CMBS delinquencies spike
The majority (96%) of remittances for May within the Fitch-rated US CMBS conduit universe have been reported, showing that 30-day loan delinquencies increased exponentially, rising 12 times as much as for April. Approximately US$13.5bn across 733 loans was newly categorised as 30-days delinquent this month, of which nearly 78% by balance were hotel and retail loans. An additional US$924m across 49 loans was added to Fitch's delinquency index as 60-days delinquent. These delinquencies are expected to contribute nearly 20bp to the agency’s overall delinquency rate, which was 1.32% in April, with US$1bn reported as 30-days delinquent.

Korean ABS Act to be updated
South Korea’s Financial Services Commission (FSC) is set to amend the country’s Asset-backed Securitization Act, taking into account feedback from market participants at an industry meeting this week. The FSC acknowledges that due to reforms in the registered securities system being delayed, the securitisation market has been unable to fully accommodate diverse demand.

Among the necessary improvements highlighted by the FSC are: introducing a risk retention rule, requiring asset holders to retain 5% of credit risk to prevent conflicts of interest; establishing a consolidated information system to facilitate transparency in data management; improving the ABS-specific credit evaluation system; removing the double-B rated credit requirement for businesses when issuing ABS; allowing multi-seller programmes to facilitate securitisation of receivables; and including intangible property rights and future assets as ABS underlyings. The government also plans to test run intellectual property (IP) royalty-backed ABS by establishing a KRW20bn IP investment fund.

Separately, the government, the Bank of Korea and the Korea Development Bank are creating a KRW10trn SPV to help stabilise the country’s corporate bond market, with the possibility of increasing its size to KRW20trn.
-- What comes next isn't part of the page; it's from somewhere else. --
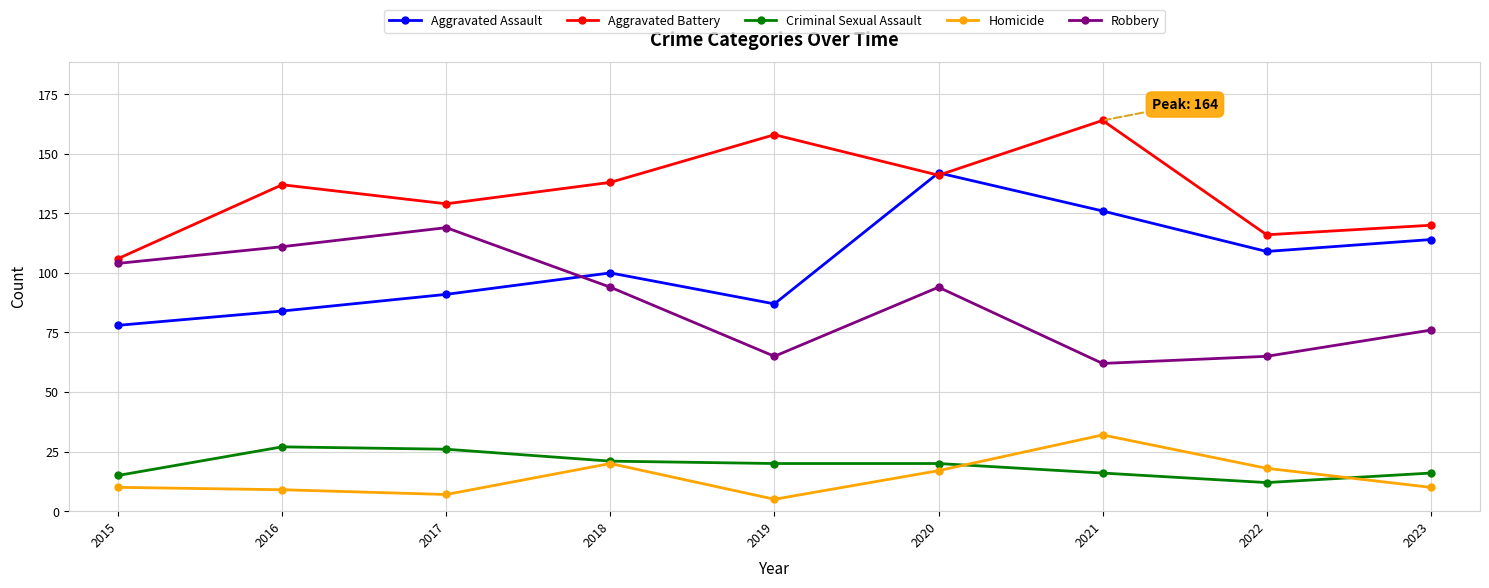

What are all the series names shown in the legend?

Aggravated Assault, Aggravated Battery, Criminal Sexual Assault, Homicide, Robbery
Funding sources comprise KRW1trn equity capital from KDB, KRW1trn in subordinated loans from KDB and KRW8trn in primary loans from BOK. Double-A to double-B rated corporate bonds (including junk-rated bonds that were downgraded from investment grade, due to Covid-19) and A1 to A3 rated CP and short-term debt with a maturity of up to three years will be purchased under the facility.

North America
Jonathan Green has stepped down from the Annaly Capital Management board, upon the scheduled expiration of his term at the company’s annual meeting of stockholders held yesterday (20 May). Green joined the board prior to the company’s IPO in 1997 and had been serving as a vice chair alongside Annaly’s co-founder Wellington Denahan, as well as chair of the corporate responsibility committee and a member of the compensation committee and risk committee. Following the annual meeting, Denahan assumed the role of chair of Annaly’s risk committee, while independent director Katie Beirne Fallon replaces Green as chair of the corporate responsibility committee.

RFC on GSE reg cap
The FHFA is seeking comments on a notice of proposed rulemaking that establishes a new regulatory capital framework for Fannie Mae and Freddie Mac. The proposed rule is a re-proposal of the NPR published in July 2018 and comments will be due 60 days after the notice is published in the Federal Register. The enhancements in the new proposal preserve the mortgage risk-sensitive framework of the 2018 proposal, while increasing the quantity and quality of the GSEs’ regulatory capital and reducing the pro-cyclicality of the aggregate capital requirements. The re-proposal is also a critical step towards responsibly ending the conservatorships, according to the FHFA.